▶

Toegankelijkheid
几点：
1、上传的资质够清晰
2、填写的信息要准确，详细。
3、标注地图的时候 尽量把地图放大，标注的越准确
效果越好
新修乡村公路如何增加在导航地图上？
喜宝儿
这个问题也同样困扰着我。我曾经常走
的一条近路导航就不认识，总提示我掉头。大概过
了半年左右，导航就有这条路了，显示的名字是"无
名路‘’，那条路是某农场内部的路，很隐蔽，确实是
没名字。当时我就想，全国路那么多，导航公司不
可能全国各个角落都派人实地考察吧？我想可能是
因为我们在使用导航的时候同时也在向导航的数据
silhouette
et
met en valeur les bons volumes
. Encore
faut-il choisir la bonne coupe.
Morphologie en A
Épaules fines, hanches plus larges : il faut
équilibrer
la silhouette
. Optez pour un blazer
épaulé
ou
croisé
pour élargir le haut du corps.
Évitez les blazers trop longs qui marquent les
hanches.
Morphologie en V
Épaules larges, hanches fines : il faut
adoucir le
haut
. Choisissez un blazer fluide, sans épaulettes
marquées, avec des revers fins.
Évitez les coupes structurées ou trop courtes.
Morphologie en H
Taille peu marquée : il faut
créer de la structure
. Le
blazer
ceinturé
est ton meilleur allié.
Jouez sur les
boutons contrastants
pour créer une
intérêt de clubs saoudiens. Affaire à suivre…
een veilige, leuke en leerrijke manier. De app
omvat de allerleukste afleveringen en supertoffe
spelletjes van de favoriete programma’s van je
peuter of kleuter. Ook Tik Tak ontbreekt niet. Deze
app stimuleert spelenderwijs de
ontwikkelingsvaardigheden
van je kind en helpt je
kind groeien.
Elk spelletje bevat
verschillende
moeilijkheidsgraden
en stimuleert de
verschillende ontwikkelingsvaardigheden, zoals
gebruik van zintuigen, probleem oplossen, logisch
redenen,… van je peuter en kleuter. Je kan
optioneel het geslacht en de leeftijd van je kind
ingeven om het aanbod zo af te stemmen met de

◀

### What you will do
Only the lines from the one with "gebruik van zintuigen, probleem" through the final line above belong in the answer, each retyped exactly.

### Answer to the exercise
gebruik van zintuigen, probleem oplossen, logisch
redenen,… van je peuter en kleuter. Je kan
optioneel het geslacht en de leeftijd van je kind
ingeven om het aanbod zo af te stemmen met de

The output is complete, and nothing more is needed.